While subsidy-free asset owners tended to be looking for a corporate PPA, there was only a limited number of large creditworthy corporates able to enter into the kind of long-term PPAs needed to bring new assets to market, he noted.
"We have seen better value from taking mid-term [five to seven year] utility PPAs instead, providing much greater scale and efficiency for constructing new projects," Smith said.
Meanwhile Renewable Exchange is looking to expand abroad, with continental Europe in its sights.
"A lot of sites are coming off their state subsidy and have never really had a PPA, so that looks to be a really deep market for us," Smith said.
With between 20%-25% of asset value coming from embedded benefits, the UK's distribution-connected generators have had a tough time in recent years following the regulator's Targeted Charging Review and Significant Code Review, reforming Balancing Services use of System (BSUoS) charges.
"For maybe a quarter of our customers, BSUoS charges going was a good thing as it was a massive cost on their businesses, but for the rest it was quite a good revenue stream," Smith said.
The issue is particularly relevant for subsidy-free solar developers looking at projects in the north of England and Scotland.
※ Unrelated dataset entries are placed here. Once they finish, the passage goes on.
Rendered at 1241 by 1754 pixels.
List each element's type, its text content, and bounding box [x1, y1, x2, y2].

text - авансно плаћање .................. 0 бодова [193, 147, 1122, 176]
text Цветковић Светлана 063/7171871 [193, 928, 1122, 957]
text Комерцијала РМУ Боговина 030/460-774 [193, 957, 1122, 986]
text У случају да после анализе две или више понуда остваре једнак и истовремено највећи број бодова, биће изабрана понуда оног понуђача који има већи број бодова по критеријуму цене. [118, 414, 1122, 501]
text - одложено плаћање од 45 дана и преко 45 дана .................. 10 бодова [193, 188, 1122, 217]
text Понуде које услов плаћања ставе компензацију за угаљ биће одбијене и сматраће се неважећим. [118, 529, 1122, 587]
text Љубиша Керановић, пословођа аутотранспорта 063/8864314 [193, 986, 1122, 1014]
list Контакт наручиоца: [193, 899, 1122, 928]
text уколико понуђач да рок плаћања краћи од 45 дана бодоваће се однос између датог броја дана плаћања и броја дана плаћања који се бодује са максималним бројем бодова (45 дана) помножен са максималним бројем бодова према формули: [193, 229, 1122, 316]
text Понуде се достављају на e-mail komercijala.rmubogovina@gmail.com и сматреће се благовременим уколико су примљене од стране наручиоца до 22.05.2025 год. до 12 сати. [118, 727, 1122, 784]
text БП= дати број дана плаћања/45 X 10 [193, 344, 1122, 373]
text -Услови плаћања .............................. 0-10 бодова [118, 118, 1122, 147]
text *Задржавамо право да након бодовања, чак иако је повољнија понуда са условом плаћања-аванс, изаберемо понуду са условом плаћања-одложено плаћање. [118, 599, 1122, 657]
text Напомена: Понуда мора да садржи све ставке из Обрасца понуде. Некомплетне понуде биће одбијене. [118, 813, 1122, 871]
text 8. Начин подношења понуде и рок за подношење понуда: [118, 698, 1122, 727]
They face a host of network charges due to their distance from more southerly load centers, he said.
Was the recovery in UK prices this winter a blip or a sign of things to come?
"If you look back, in 2018 we had prices continually rise through the whole year in a knock-on effect from the Beast from the East," Hunt said.
That led to record prices in September and through to December, before a steady decline in 2019 and then a steep drop in 2020 caused by the pandemic.
"Prices have picked up this winter roughly to where they were at the start of 2020, so it's not a sustained high price blip -- but volatility is definitely increasing," Hunt said.
Growing doubts about the reliability of EDF's UK nuclear fleet was a significant factor that could take a lot of cheap power off the system, Smith said, offset by increased interconnection and offshore wind.
"We're still in COVID-19 and we've seen some record price spikes, so I agree we're probably going to see more extremes in volatility. If you can react quickly to that you're in a good place," he said.